* **Work required**
The expected copy holds every entry exactly and none of the pictures.

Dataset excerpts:

━━━

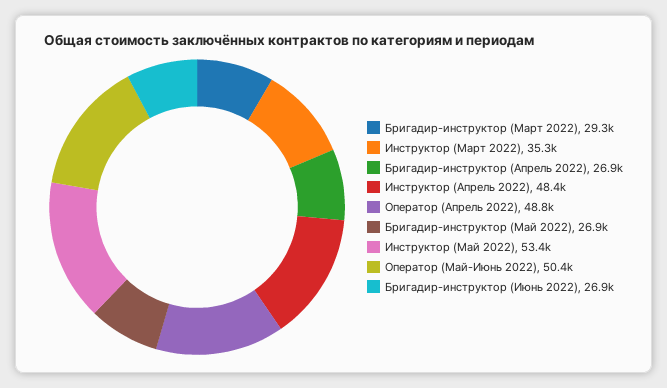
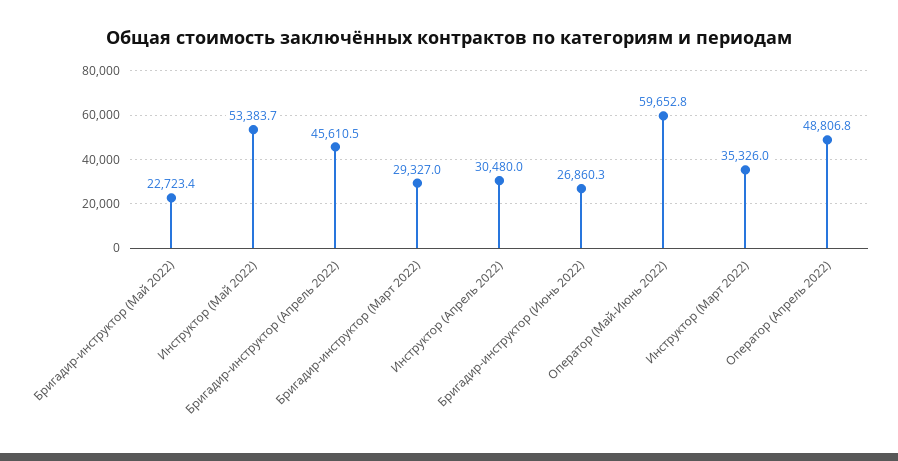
Бригадир-инструктор (Апрель 2022): 26900 -> 45610.5
Инструктор (Апрель 2022): 48400 -> 30480
Бригадир-инструктор (Май 2022): 26900 -> 22723.4
Оператор (Май-Июнь 2022): 50400 -> 59652.8

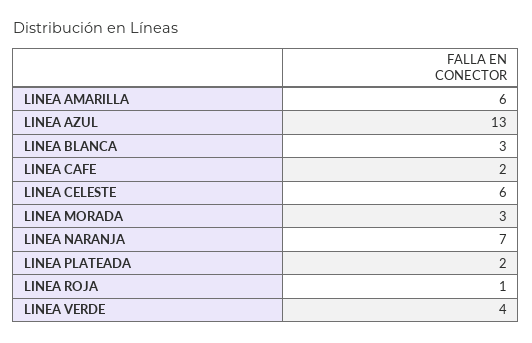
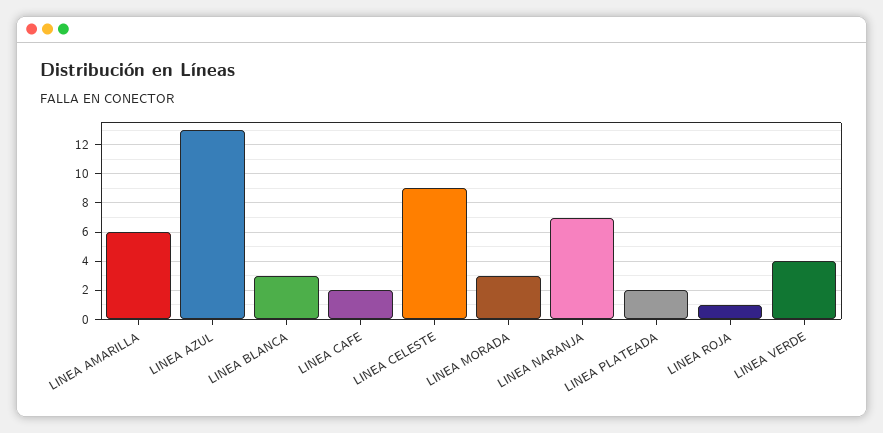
LINEA CELESTE: 6 -> 9

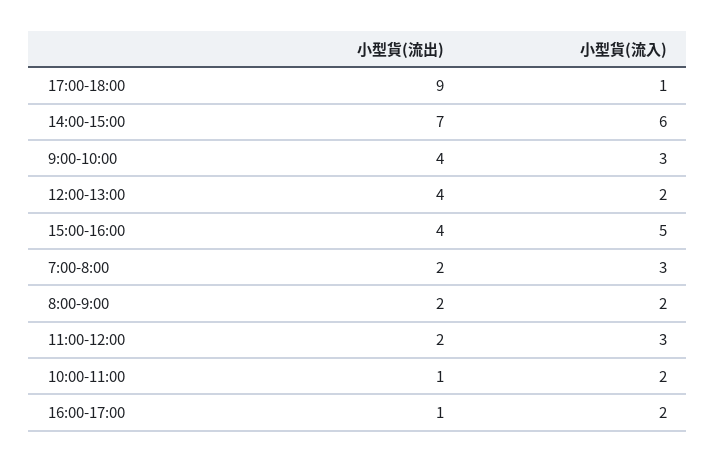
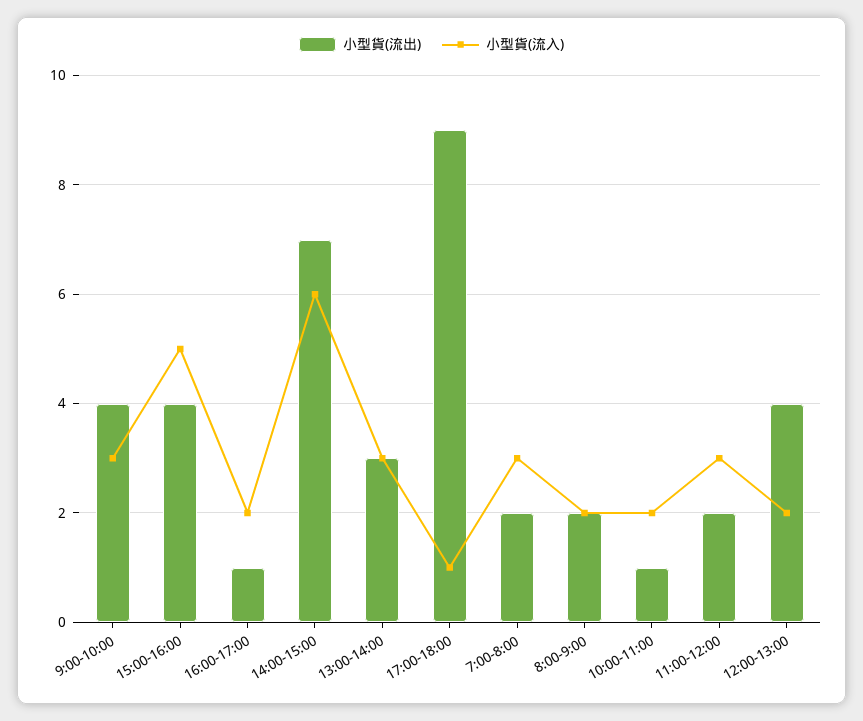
小型貨(流出), 13:00-14:00: none -> 3
小型貨(流入), 13:00-14:00: none -> 3

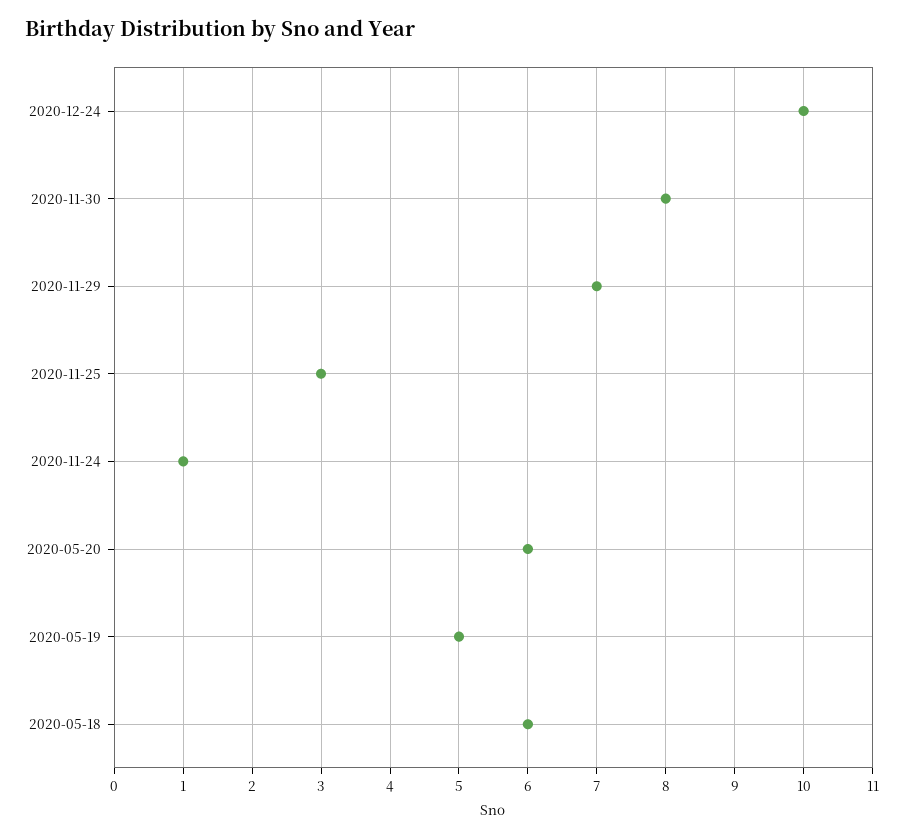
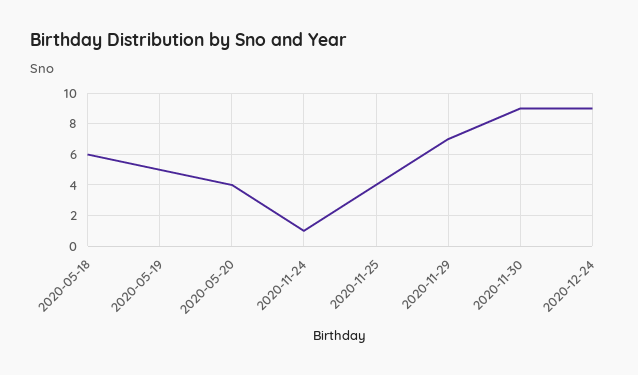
2020-12-24: 10 -> 9
2020-11-30: 8 -> 9
2020-11-25: 3 -> 4
2020-05-20: 6 -> 4

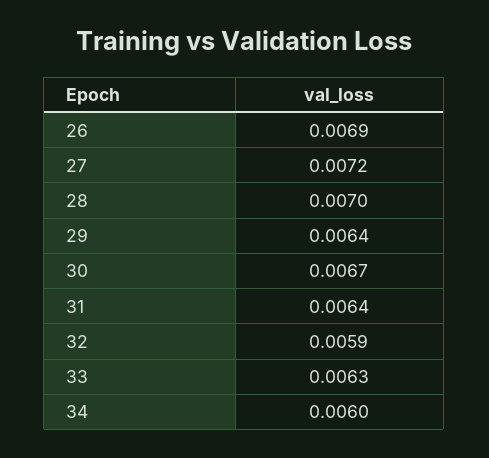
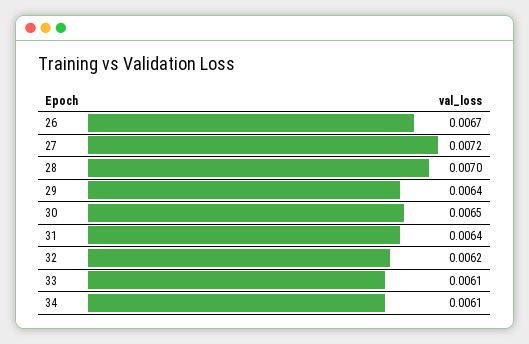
26: 0.0069 -> 0.0067
30: 0.0067 -> 0.0065
32: 0.0059 -> 0.0062
33: 0.0063 -> 0.0061
34: 0.006 -> 0.0061

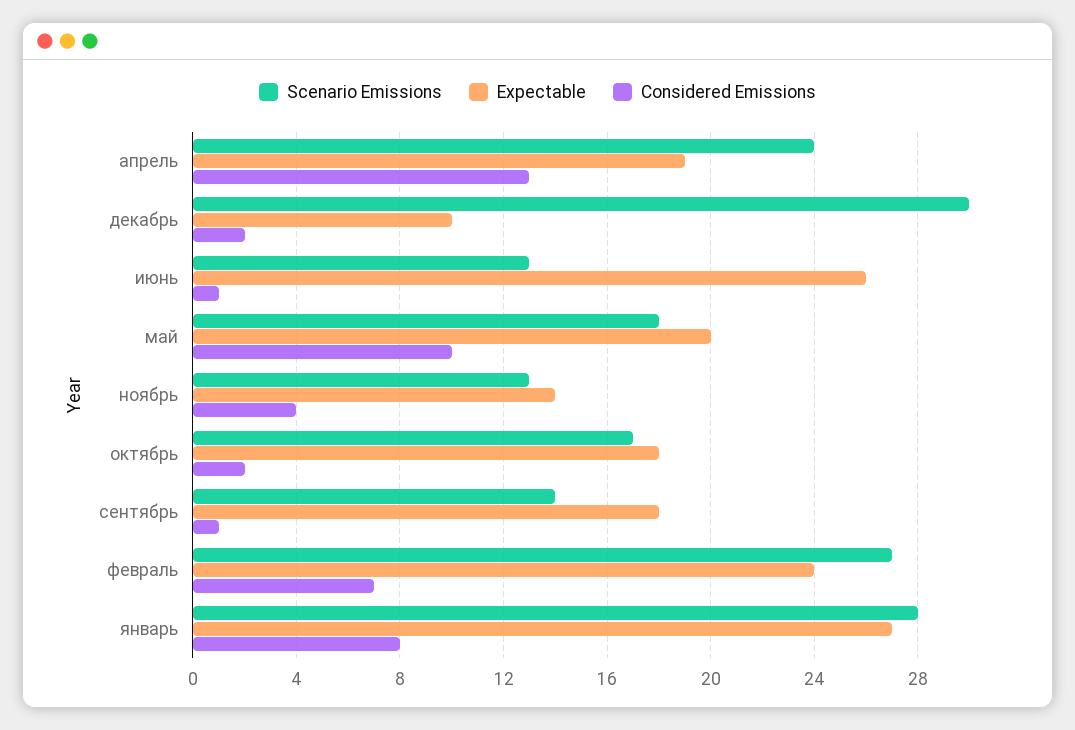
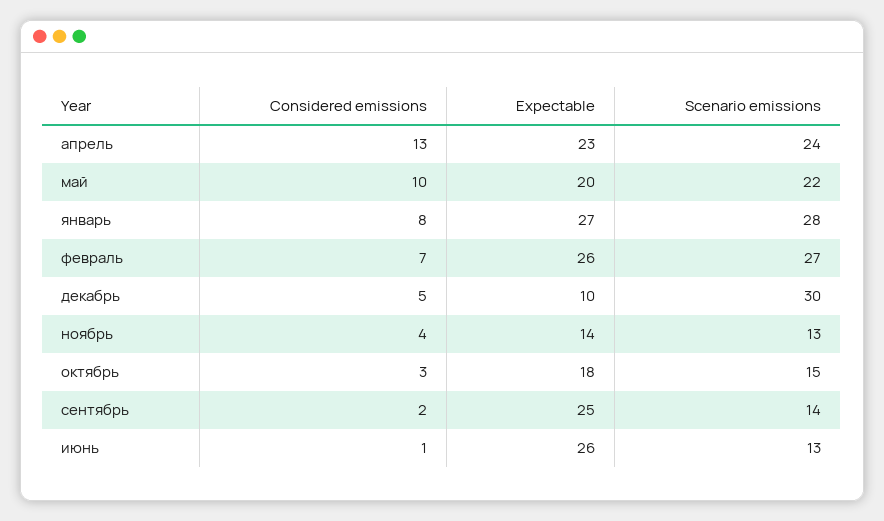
Expectable, апрель: 19 -> 23
Considered Emissions, декабрь: 2 -> 5
Scenario Emissions, май: 18 -> 22
Scenario Emissions, октябрь: 17 -> 15
Considered Emissions, октябрь: 2 -> 3
Expectable, сентябрь: 18 -> 25
Considered Emissions, сентябрь: 1 -> 2
Expectable, февраль: 24 -> 26

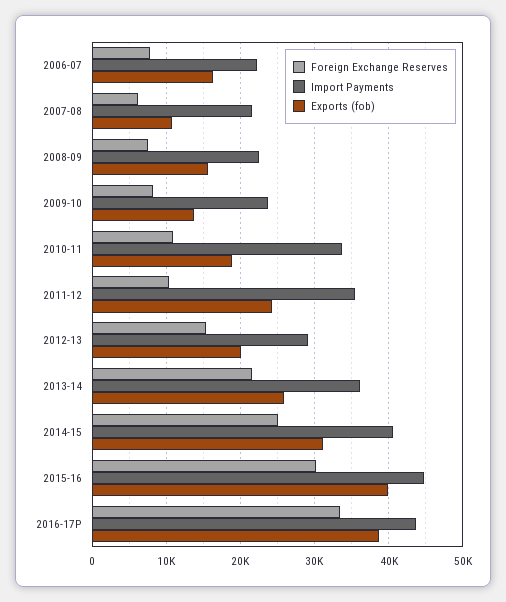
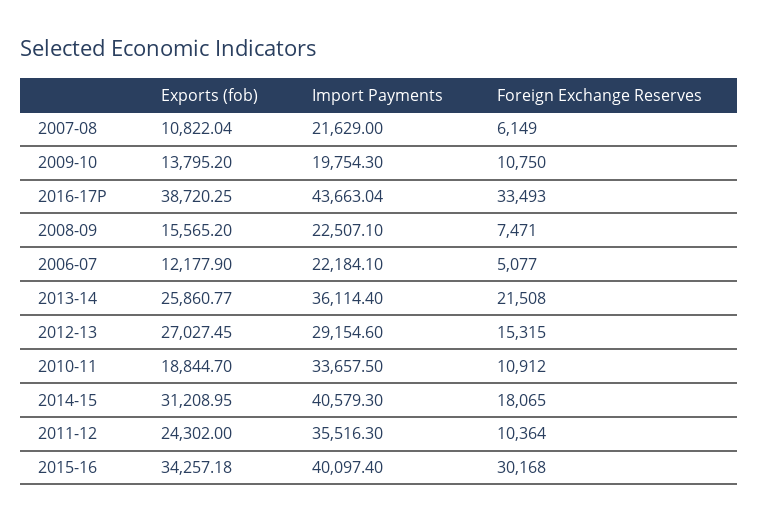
Foreign Exchange Reserves, 2006-07: 8000 -> 5077
Exports (fob), 2006-07: 16000 -> 12177.9
Foreign Exchange Reserves, 2009-10: 8000 -> 10750
Import Payments, 2009-10: 24000 -> 19754.3
Exports (fob), 2012-13: 20000 -> 27027.45
Foreign Exchange Reserves, 2014-15: 25000 -> 18065
Import Payments, 2015-16: 45000 -> 40097.4
Exports (fob), 2015-16: 40000 -> 34257.18

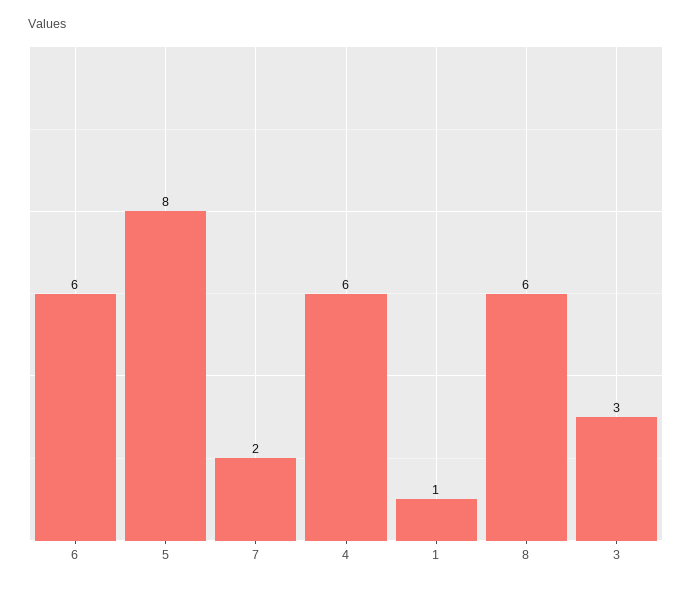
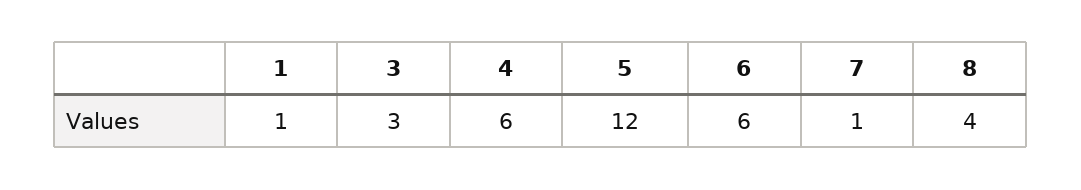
5: 8 -> 12
7: 2 -> 1
8: 6 -> 4

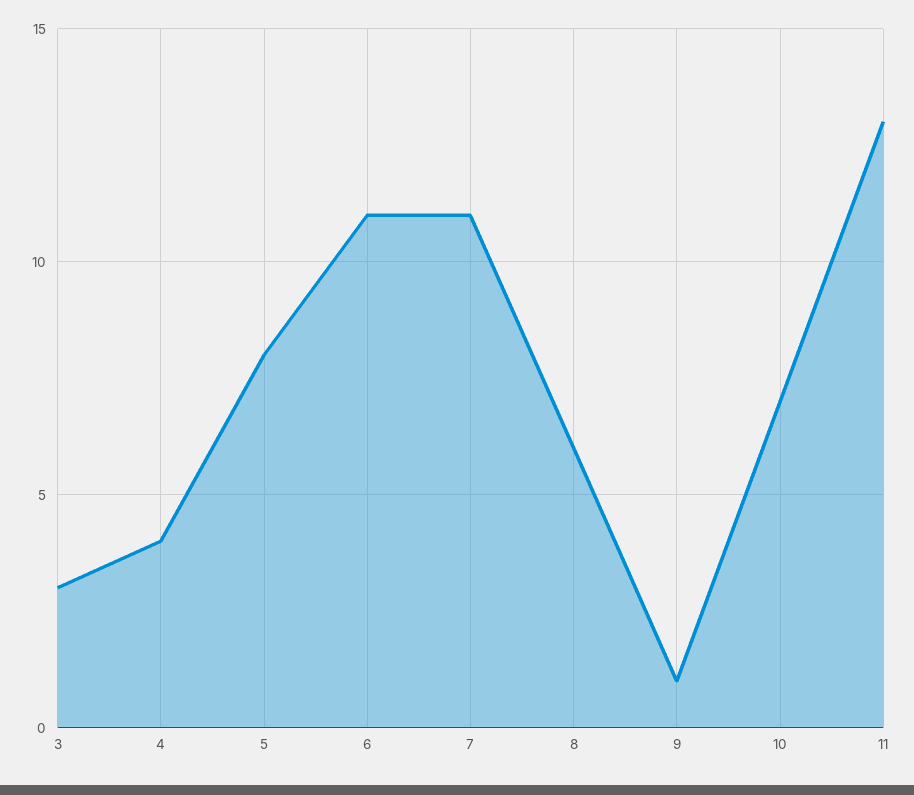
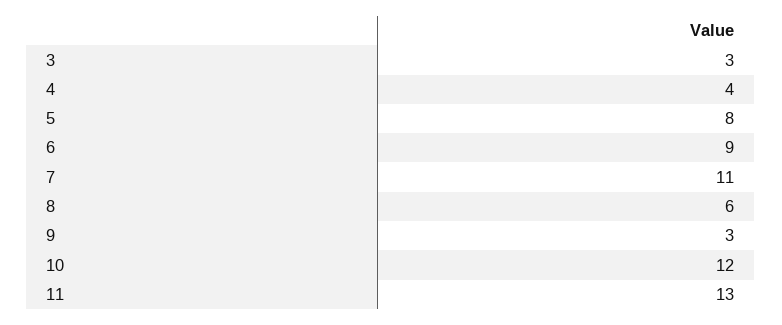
6: 11 -> 9
9: 1 -> 3
10: 7 -> 12

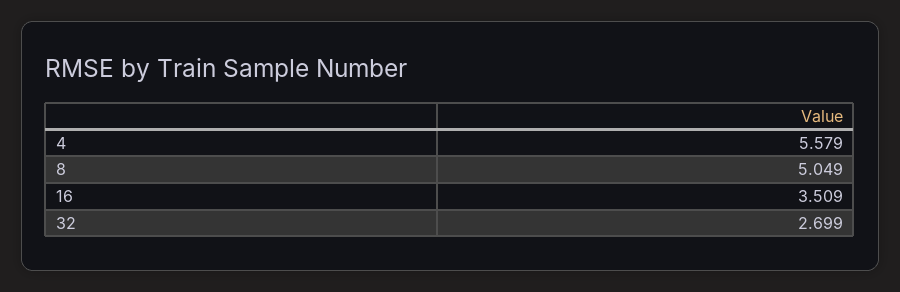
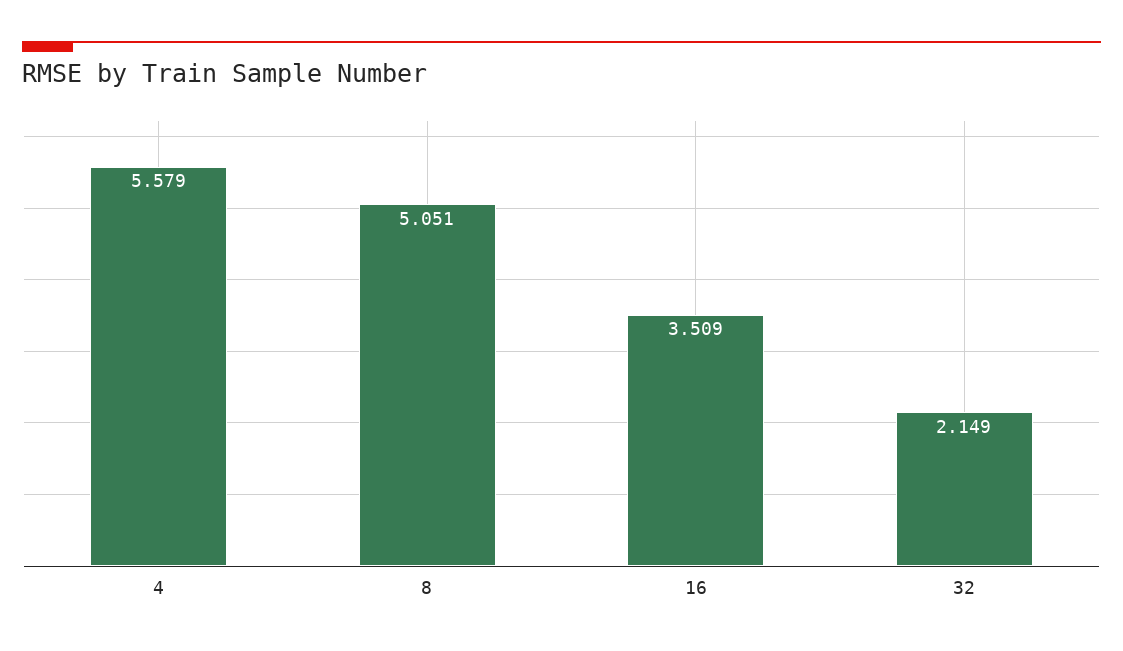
8: 5.049 -> 5.051
32: 2.699 -> 2.149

━━━

* **Answer**
Бригадир-инструктор (Апрель 2022): 26900 -> 45610.5
Инструктор (Апрель 2022): 48400 -> 30480
Бригадир-инструктор (Май 2022): 26900 -> 22723.4
Оператор (Май-Июнь 2022): 50400 -> 59652.8

LINEA CELESTE: 6 -> 9

小型貨(流出), 13:00-14:00: none -> 3
小型貨(流入), 13:00-14:00: none -> 3

2020-12-24: 10 -> 9
2020-11-30: 8 -> 9
2020-11-25: 3 -> 4
2020-05-20: 6 -> 4

26: 0.0069 -> 0.0067
30: 0.0067 -> 0.0065
32: 0.0059 -> 0.0062
33: 0.0063 -> 0.0061
34: 0.006 -> 0.0061

Expectable, апрель: 19 -> 23
Considered Emissions, декабрь: 2 -> 5
Scenario Emissions, май: 18 -> 22
Scenario Emissions, октябрь: 17 -> 15
Considered Emissions, октябрь: 2 -> 3
Expectable, сентябрь: 18 -> 25
Considered Emissions, сентябрь: 1 -> 2
Expectable, февраль: 24 -> 26

Foreign Exchange Reserves, 2006-07: 8000 -> 5077
Exports (fob), 2006-07: 16000 -> 12177.9
Foreign Exchange Reserves, 2009-10: 8000 -> 10750
Import Payments, 2009-10: 24000 -> 19754.3
Exports (fob), 2012-13: 20000 -> 27027.45
Foreign Exchange Reserves, 2014-15: 25000 -> 18065
Import Payments, 2015-16: 45000 -> 40097.4
Exports (fob), 2015-16: 40000 -> 34257.18

5: 8 -> 12
7: 2 -> 1
8: 6 -> 4

6: 11 -> 9
9: 1 -> 3
10: 7 -> 12

8: 5.049 -> 5.051
32: 2.699 -> 2.149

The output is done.